Data entries:
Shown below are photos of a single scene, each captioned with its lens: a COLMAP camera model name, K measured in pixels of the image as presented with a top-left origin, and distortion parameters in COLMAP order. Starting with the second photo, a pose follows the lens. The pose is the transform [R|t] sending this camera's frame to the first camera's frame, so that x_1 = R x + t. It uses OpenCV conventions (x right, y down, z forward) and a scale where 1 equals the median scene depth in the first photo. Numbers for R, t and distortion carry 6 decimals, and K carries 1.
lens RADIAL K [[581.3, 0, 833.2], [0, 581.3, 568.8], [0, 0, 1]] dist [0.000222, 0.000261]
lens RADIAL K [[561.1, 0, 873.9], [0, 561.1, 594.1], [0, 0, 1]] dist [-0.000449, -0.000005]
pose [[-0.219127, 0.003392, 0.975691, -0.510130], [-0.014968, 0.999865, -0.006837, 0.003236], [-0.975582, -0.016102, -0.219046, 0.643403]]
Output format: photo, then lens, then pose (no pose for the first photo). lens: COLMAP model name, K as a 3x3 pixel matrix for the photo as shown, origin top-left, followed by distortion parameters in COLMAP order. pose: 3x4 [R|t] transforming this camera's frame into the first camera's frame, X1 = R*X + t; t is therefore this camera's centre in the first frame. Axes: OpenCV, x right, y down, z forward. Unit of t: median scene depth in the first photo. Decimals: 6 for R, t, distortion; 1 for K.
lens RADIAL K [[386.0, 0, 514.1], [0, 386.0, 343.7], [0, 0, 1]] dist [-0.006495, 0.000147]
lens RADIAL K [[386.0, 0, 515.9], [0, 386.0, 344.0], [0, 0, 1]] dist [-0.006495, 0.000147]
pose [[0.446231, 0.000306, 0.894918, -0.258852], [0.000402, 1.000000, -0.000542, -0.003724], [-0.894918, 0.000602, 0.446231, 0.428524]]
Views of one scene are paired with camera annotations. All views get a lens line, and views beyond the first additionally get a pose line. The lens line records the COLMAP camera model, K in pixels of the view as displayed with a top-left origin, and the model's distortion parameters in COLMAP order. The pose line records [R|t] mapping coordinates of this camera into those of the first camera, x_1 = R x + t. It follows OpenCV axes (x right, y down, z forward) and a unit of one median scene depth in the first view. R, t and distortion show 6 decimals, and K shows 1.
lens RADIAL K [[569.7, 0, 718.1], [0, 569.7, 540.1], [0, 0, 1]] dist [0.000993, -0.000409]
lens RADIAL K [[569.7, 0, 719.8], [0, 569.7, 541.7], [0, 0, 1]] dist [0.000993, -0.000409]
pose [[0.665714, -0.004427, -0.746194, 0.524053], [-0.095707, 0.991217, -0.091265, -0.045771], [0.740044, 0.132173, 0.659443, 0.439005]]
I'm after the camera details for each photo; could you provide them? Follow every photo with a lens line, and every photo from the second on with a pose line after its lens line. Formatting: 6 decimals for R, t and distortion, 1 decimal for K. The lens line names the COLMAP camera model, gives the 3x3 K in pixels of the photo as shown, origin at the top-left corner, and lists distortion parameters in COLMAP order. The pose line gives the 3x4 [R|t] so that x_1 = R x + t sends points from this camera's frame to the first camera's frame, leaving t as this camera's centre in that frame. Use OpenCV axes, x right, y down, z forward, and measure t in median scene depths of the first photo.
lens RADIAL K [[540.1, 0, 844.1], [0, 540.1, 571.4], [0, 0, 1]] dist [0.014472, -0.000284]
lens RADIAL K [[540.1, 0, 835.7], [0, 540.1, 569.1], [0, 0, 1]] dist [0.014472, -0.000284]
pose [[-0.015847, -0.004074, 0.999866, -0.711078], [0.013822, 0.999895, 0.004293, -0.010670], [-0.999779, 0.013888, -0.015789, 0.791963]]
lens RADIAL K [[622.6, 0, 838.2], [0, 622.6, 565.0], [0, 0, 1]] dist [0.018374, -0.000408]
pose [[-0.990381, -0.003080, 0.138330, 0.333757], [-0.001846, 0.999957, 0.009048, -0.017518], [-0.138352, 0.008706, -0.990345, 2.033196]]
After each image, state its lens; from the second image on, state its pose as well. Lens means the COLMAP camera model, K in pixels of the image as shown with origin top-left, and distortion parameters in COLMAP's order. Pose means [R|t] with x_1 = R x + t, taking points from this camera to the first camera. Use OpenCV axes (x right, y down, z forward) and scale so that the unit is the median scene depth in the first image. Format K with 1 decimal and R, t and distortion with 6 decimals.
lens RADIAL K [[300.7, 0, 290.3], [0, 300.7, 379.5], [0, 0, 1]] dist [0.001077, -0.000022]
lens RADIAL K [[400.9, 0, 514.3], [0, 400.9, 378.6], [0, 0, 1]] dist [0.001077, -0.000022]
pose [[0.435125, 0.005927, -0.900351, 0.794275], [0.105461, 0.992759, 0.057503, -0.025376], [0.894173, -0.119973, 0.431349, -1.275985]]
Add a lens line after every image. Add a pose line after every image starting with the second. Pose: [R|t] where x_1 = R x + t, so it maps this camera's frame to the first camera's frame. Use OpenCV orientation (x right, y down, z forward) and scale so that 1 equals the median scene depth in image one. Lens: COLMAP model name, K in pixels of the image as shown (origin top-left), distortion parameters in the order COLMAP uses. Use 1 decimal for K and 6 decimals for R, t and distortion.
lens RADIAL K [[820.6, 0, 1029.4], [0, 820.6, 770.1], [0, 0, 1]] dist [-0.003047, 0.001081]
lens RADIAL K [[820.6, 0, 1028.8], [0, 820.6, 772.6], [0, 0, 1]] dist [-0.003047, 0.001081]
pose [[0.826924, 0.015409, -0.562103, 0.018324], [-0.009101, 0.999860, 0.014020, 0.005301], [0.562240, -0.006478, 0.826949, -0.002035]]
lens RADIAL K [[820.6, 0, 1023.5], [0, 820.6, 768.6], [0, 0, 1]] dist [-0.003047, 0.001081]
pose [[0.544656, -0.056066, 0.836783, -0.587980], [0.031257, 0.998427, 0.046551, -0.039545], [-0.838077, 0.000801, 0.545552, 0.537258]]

§ **What to work on**
Rewrite every line of the material above, substituting "upper-left" for each occurrence of "top-left" and leaving all other text unchanged.

§ **Task answer**
Shown below are photos of a single scene, each captioned with its lens: a COLMAP camera model name, K measured in pixels of the image as presented with a upper-left origin, and distortion parameters in COLMAP order. Starting with the second photo, a pose follows the lens. The pose is the transform [R|t] sending this camera's frame to the first camera's frame, so that x_1 = R x + t. It uses OpenCV conventions (x right, y down, z forward) and a scale where 1 equals the median scene depth in the first photo. Numbers for R, t and distortion carry 6 decimals, and K carries 1.
lens RADIAL K [[581.3, 0, 833.2], [0, 581.3, 568.8], [0, 0, 1]] dist [0.000222, 0.000261]
lens RADIAL K [[561.1, 0, 873.9], [0, 561.1, 594.1], [0, 0, 1]] dist [-0.000449, -0.000005]
pose [[-0.219127, 0.003392, 0.975691, -0.510130], [-0.014968, 0.999865, -0.006837, 0.003236], [-0.975582, -0.016102, -0.219046, 0.643403]]
Output format: photo, then lens, then pose (no pose for the first photo). lens: COLMAP model name, K as a 3x3 pixel matrix for the photo as shown, origin upper-left, followed by distortion parameters in COLMAP order. pose: 3x4 [R|t] transforming this camera's frame into the first camera's frame, X1 = R*X + t; t is therefore this camera's centre in the first frame. Axes: OpenCV, x right, y down, z forward. Unit of t: median scene depth in the first photo. Decimals: 6 for R, t, distortion; 1 for K.
lens RADIAL K [[386.0, 0, 514.1], [0, 386.0, 343.7], [0, 0, 1]] dist [-0.006495, 0.000147]
lens RADIAL K [[386.0, 0, 515.9], [0, 386.0, 344.0], [0, 0, 1]] dist [-0.006495, 0.000147]
pose [[0.446231, 0.000306, 0.894918, -0.258852], [0.000402, 1.000000, -0.000542, -0.003724], [-0.894918, 0.000602, 0.446231, 0.428524]]
Views of one scene are paired with camera annotations. All views get a lens line, and views beyond the first additionally get a pose line. The lens line records the COLMAP camera model, K in pixels of the view as displayed with a upper-left origin, and the model's distortion parameters in COLMAP order. The pose line records [R|t] mapping coordinates of this camera into those of the first camera, x_1 = R x + t. It follows OpenCV axes (x right, y down, z forward) and a unit of one median scene depth in the first view. R, t and distortion show 6 decimals, and K shows 1.
lens RADIAL K [[569.7, 0, 718.1], [0, 569.7, 540.1], [0, 0, 1]] dist [0.000993, -0.000409]
lens RADIAL K [[569.7, 0, 719.8], [0, 569.7, 541.7], [0, 0, 1]] dist [0.000993, -0.000409]
pose [[0.665714, -0.004427, -0.746194, 0.524053], [-0.095707, 0.991217, -0.091265, -0.045771], [0.740044, 0.132173, 0.659443, 0.439005]]
I'm after the camera details for each photo; could you provide them? Follow every photo with a lens line, and every photo from the second on with a pose line after its lens line. Formatting: 6 decimals for R, t and distortion, 1 decimal for K. The lens line names the COLMAP camera model, gives the 3x3 K in pixels of the photo as shown, origin at the upper-left corner, and lists distortion parameters in COLMAP order. The pose line gives the 3x4 [R|t] so that x_1 = R x + t sends points from this camera's frame to the first camera's frame, leaving t as this camera's centre in that frame. Use OpenCV axes, x right, y down, z forward, and measure t in median scene depths of the first photo.
lens RADIAL K [[540.1, 0, 844.1], [0, 540.1, 571.4], [0, 0, 1]] dist [0.014472, -0.000284]
lens RADIAL K [[540.1, 0, 835.7], [0, 540.1, 569.1], [0, 0, 1]] dist [0.014472, -0.000284]
pose [[-0.015847, -0.004074, 0.999866, -0.711078], [0.013822, 0.999895, 0.004293, -0.010670], [-0.999779, 0.013888, -0.015789, 0.791963]]
lens RADIAL K [[622.6, 0, 838.2], [0, 622.6, 565.0], [0, 0, 1]] dist [0.018374, -0.000408]
pose [[-0.990381, -0.003080, 0.138330, 0.333757], [-0.001846, 0.999957, 0.009048, -0.017518], [-0.138352, 0.008706, -0.990345, 2.033196]]
After each image, state its lens; from the second image on, state its pose as well. Lens means the COLMAP camera model, K in pixels of the image as shown with origin upper-left, and distortion parameters in COLMAP's order. Pose means [R|t] with x_1 = R x + t, taking points from this camera to the first camera. Use OpenCV axes (x right, y down, z forward) and scale so that the unit is the median scene depth in the first image. Format K with 1 decimal and R, t and distortion with 6 decimals.
lens RADIAL K [[300.7, 0, 290.3], [0, 300.7, 379.5], [0, 0, 1]] dist [0.001077, -0.000022]
lens RADIAL K [[400.9, 0, 514.3], [0, 400.9, 378.6], [0, 0, 1]] dist [0.001077, -0.000022]
pose [[0.435125, 0.005927, -0.900351, 0.794275], [0.105461, 0.992759, 0.057503, -0.025376], [0.894173, -0.119973, 0.431349, -1.275985]]
Add a lens line after every image. Add a pose line after every image starting with the second. Pose: [R|t] where x_1 = R x + t, so it maps this camera's frame to the first camera's frame. Use OpenCV orientation (x right, y down, z forward) and scale so that 1 equals the median scene depth in image one. Lens: COLMAP model name, K in pixels of the image as shown (origin upper-left), distortion parameters in the order COLMAP uses. Use 1 decimal for K and 6 decimals for R, t and distortion.
lens RADIAL K [[820.6, 0, 1029.4], [0, 820.6, 770.1], [0, 0, 1]] dist [-0.003047, 0.001081]
lens RADIAL K [[820.6, 0, 1028.8], [0, 820.6, 772.6], [0, 0, 1]] dist [-0.003047, 0.001081]
pose [[0.826924, 0.015409, -0.562103, 0.018324], [-0.009101, 0.999860, 0.014020, 0.005301], [0.562240, -0.006478, 0.826949, -0.002035]]
lens RADIAL K [[820.6, 0, 1023.5], [0, 820.6, 768.6], [0, 0, 1]] dist [-0.003047, 0.001081]
pose [[0.544656, -0.056066, 0.836783, -0.587980], [0.031257, 0.998427, 0.046551, -0.039545], [-0.838077, 0.000801, 0.545552, 0.537258]]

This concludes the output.